Based on this confusion, large parts of the citizenry in current Western societies seem to be ready to abandon the public sphere and their political rights. This immediately means that the political sphere is occupied and “managed” by private and public organisations (and combinations of these), a situation which can be readily called “corporatism.” It is then that we see political and corporate leaders suggesting a trade-off between “security” and freedom.

The paradox behind this “evolution” of Western democracy, which is actually a regression, is that with exaltation of the individual (i.e. the Person) we reach a degeneration of the Subject (i.e. the Citizen). The correlate of the loss of democratic public values is the weakening and impoverishment of the Person which is transformed into a passive and atomised consumer. On the other side of the equation, devoid of the energies of the Person, the consensual, public Subject becomes a ghost of itself, a residue which has only formal political rights but is completely managed, protected and controlled by state, economic and political organisations.

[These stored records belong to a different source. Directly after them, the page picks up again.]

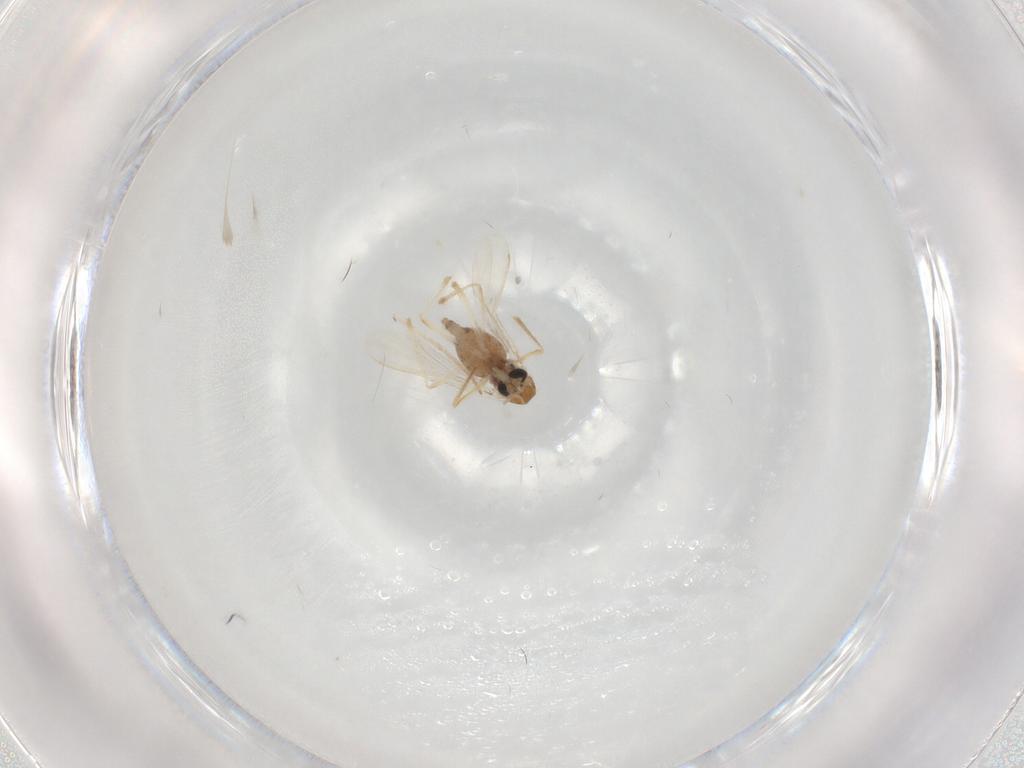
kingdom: Animalia
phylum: Arthropoda
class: Insecta
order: Diptera
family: Chironomidae
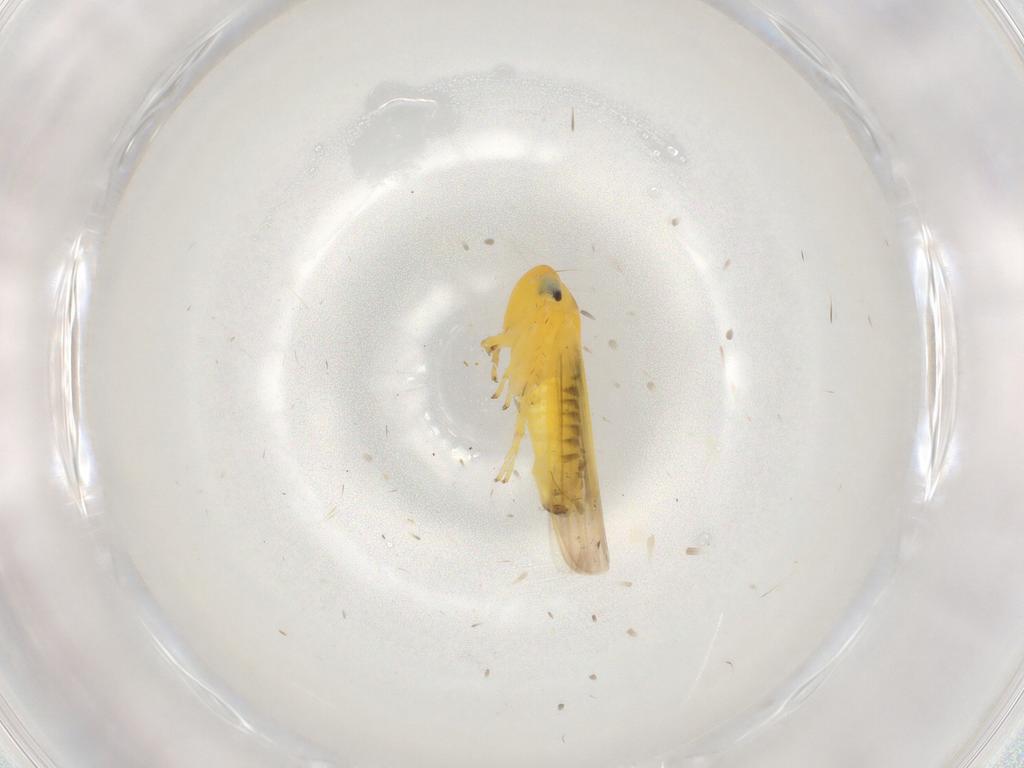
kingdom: Animalia
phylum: Arthropoda
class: Insecta
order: Hemiptera
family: Cicadellidae
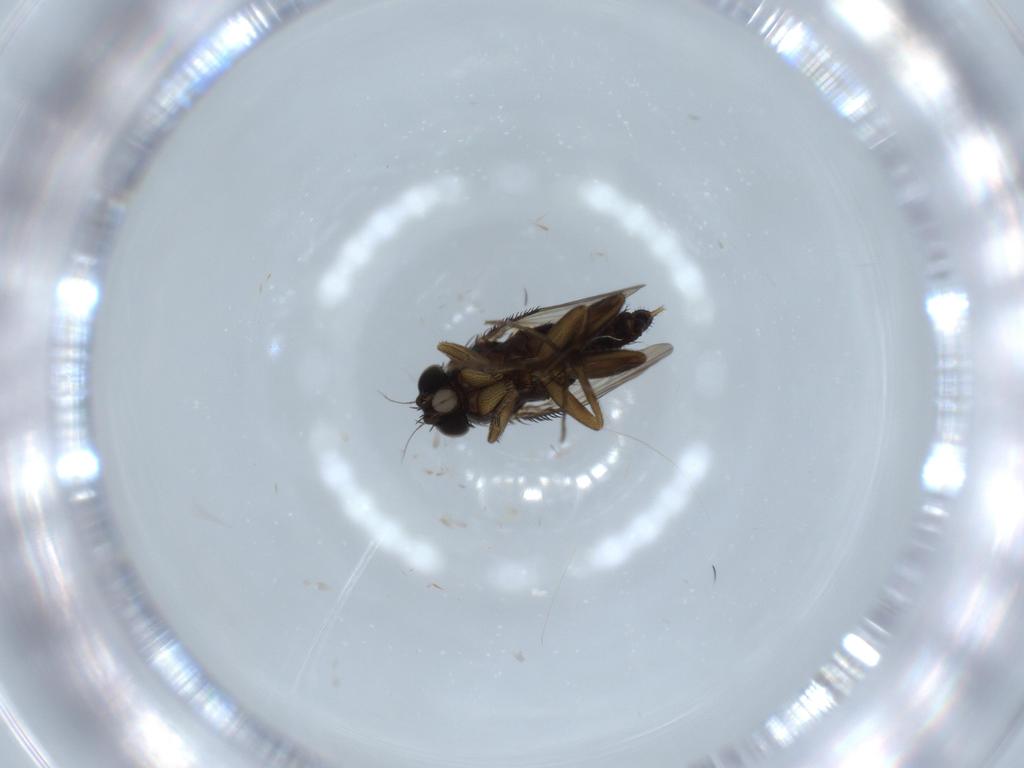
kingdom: Animalia
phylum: Arthropoda
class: Insecta
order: Diptera
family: Phoridae
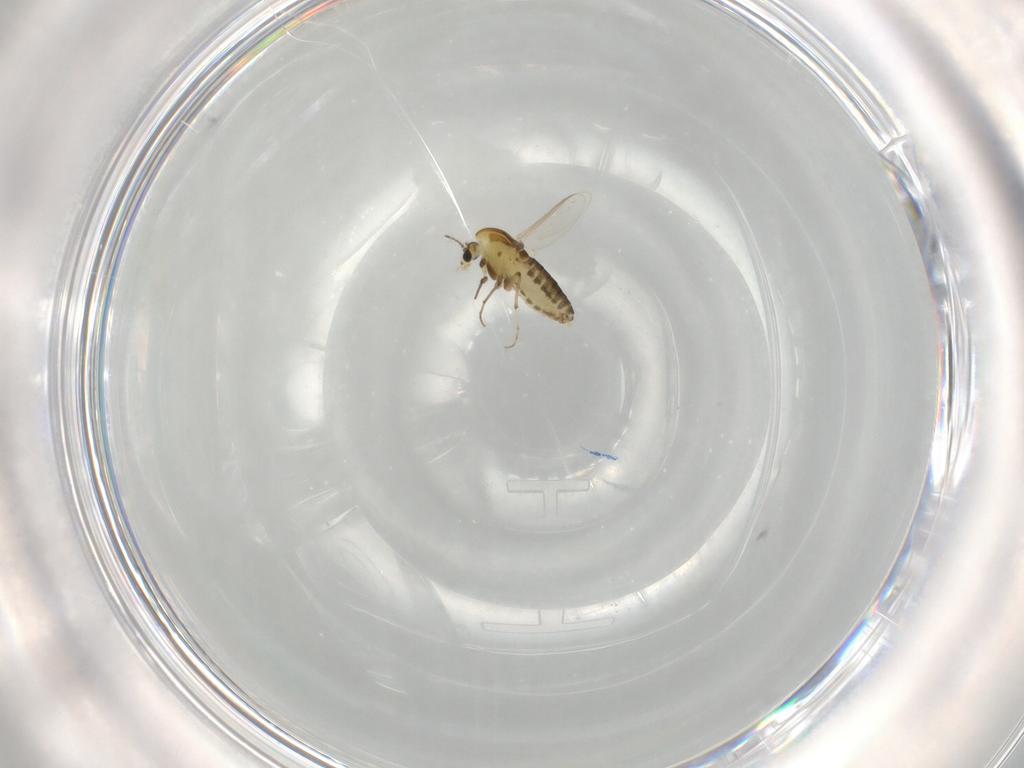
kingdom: Animalia
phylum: Arthropoda
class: Insecta
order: Diptera
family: Chironomidae
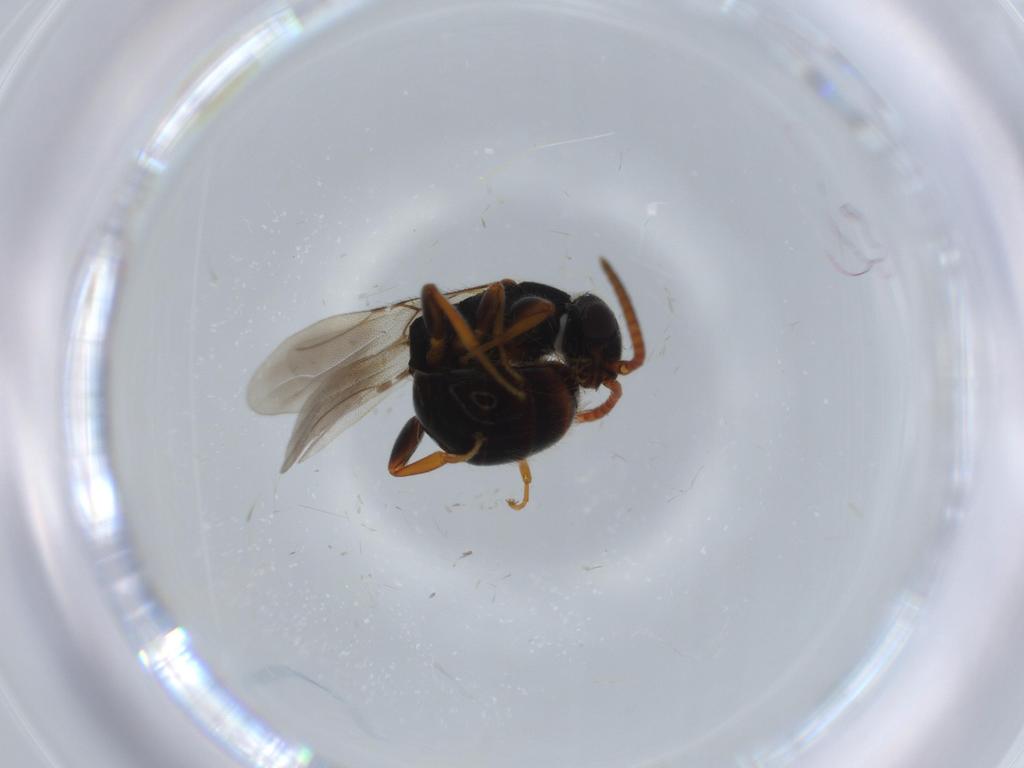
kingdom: Animalia
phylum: Arthropoda
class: Insecta
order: Hymenoptera
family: Bethylidae
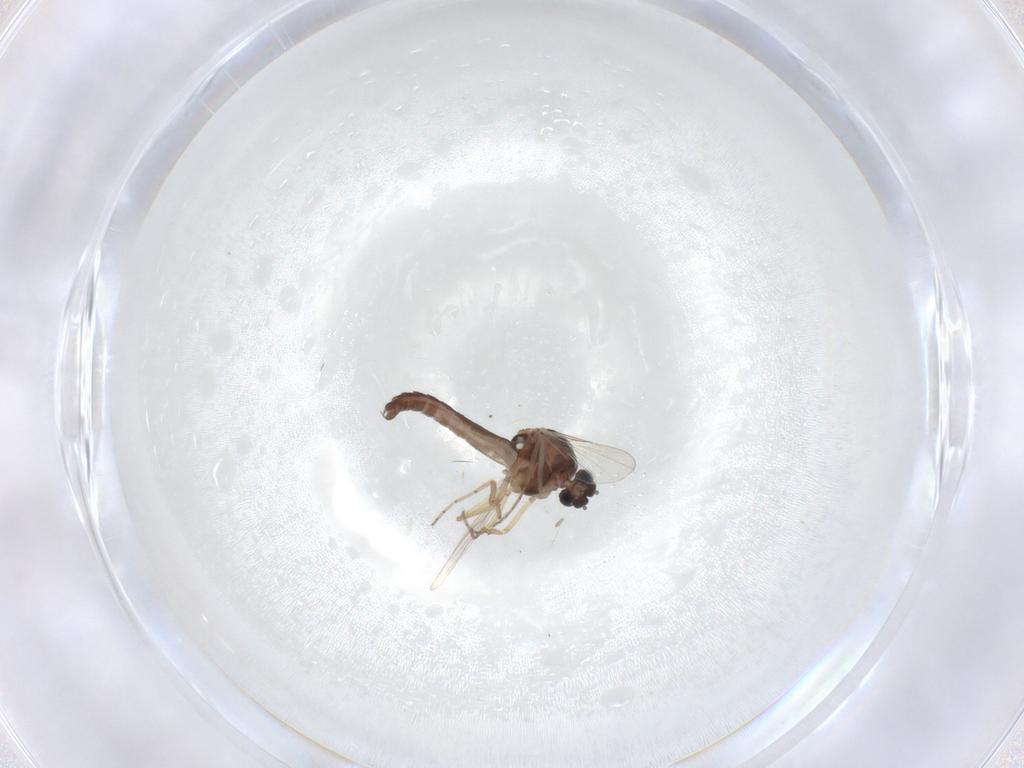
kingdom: Animalia
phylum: Arthropoda
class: Insecta
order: Diptera
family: Ceratopogonidae
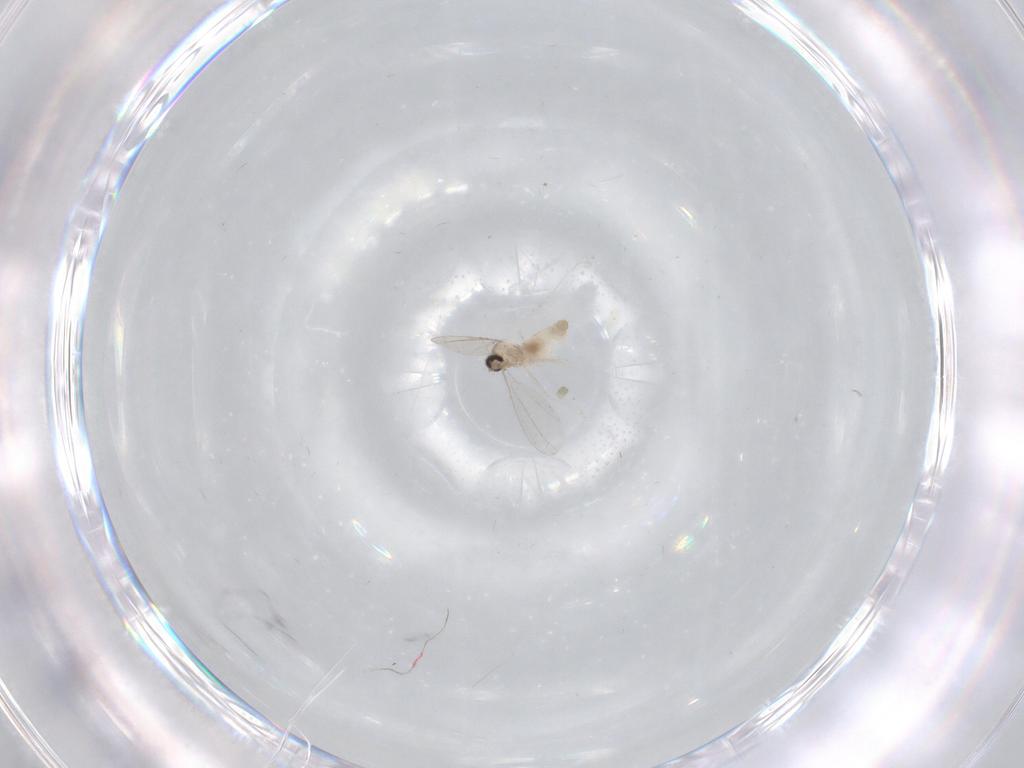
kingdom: Animalia
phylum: Arthropoda
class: Insecta
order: Diptera
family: Cecidomyiidae
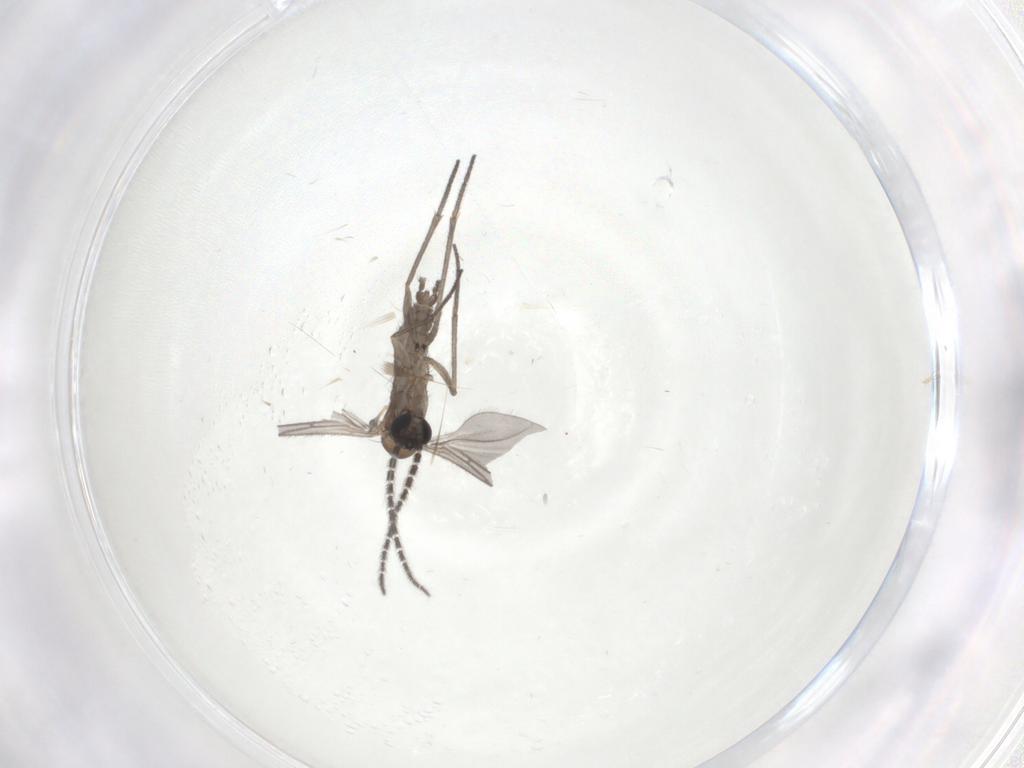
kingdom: Animalia
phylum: Arthropoda
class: Insecta
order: Diptera
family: Sciaridae
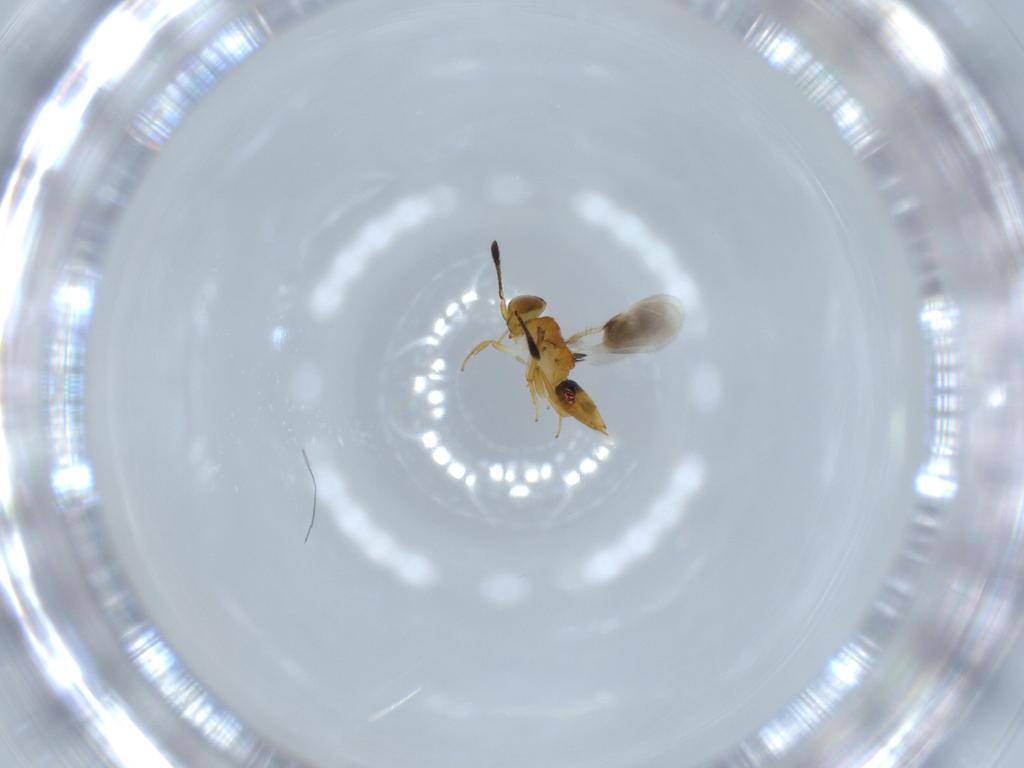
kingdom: Animalia
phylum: Arthropoda
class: Insecta
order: Hymenoptera
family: Encyrtidae
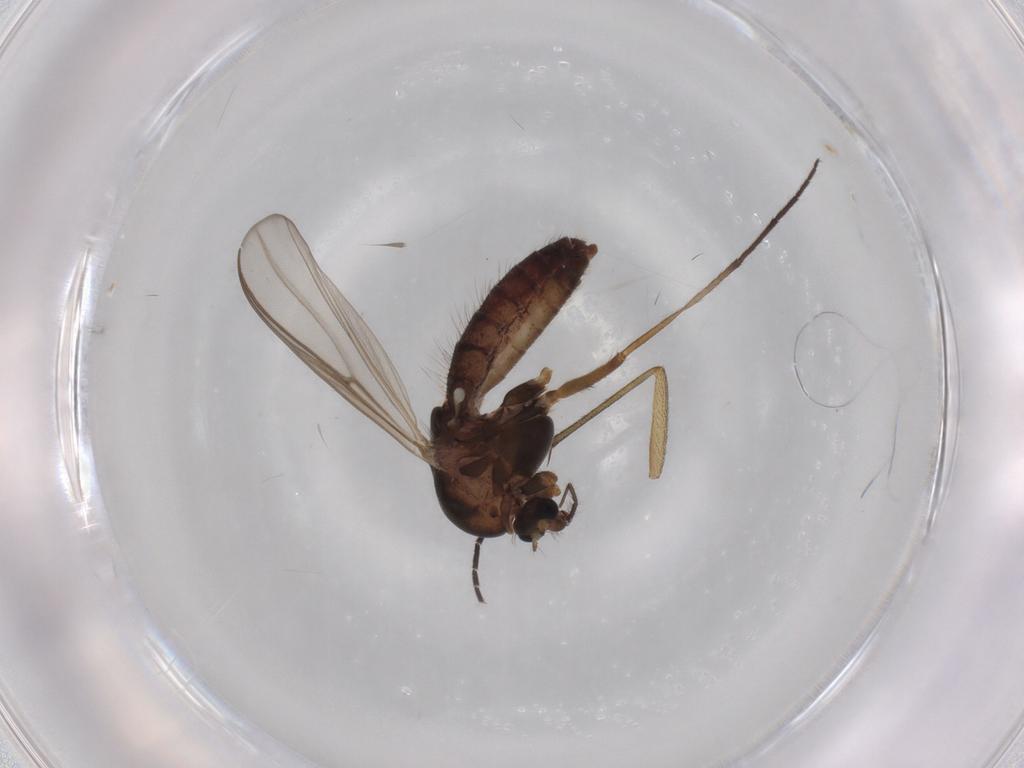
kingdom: Animalia
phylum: Arthropoda
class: Insecta
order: Diptera
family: Chironomidae
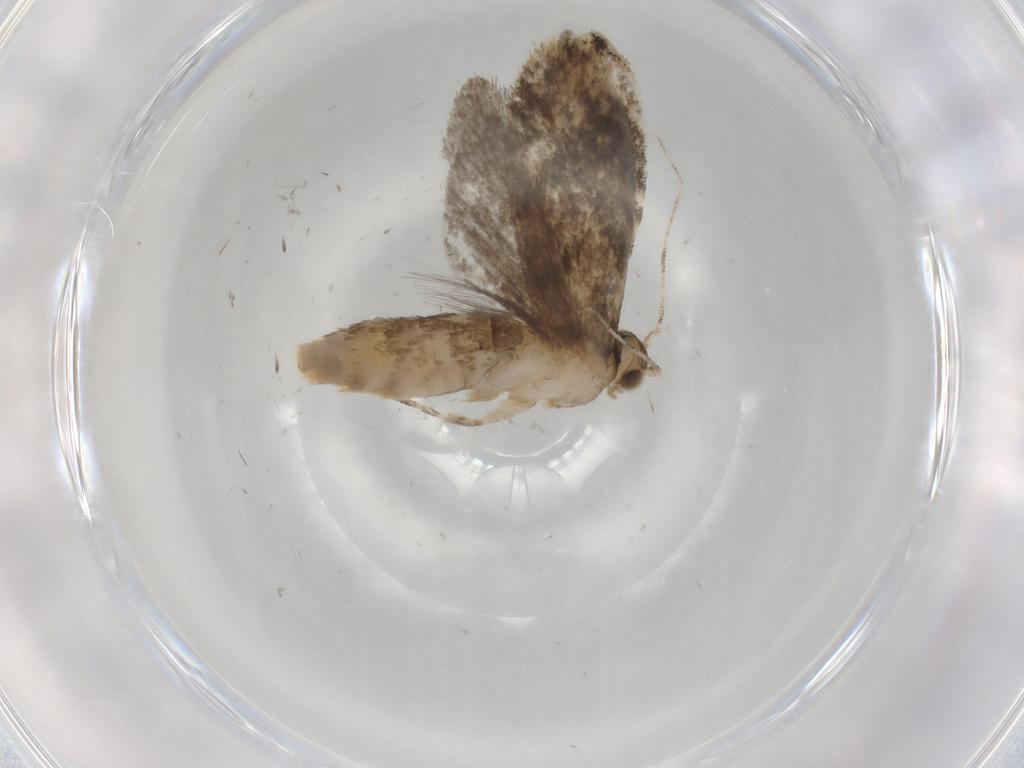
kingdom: Animalia
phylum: Arthropoda
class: Insecta
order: Lepidoptera
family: Tineidae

The individual human person persists and tolerates this situation, under the perception that his or her most immediate “needs” and “interests” are being served, and that there still is “freedom of choice” in the market and in the most basic daily activities. Under these circumstances, political life in the West becomes a theatre, a fantasy where the fragmented and homogenized population only enters the public sphere as an external irritating force, and only when the basic living conditions are severely affected by mismanagement, fraud, war, crime or other disruptions caused by the previous lack of actual democracy and oversight.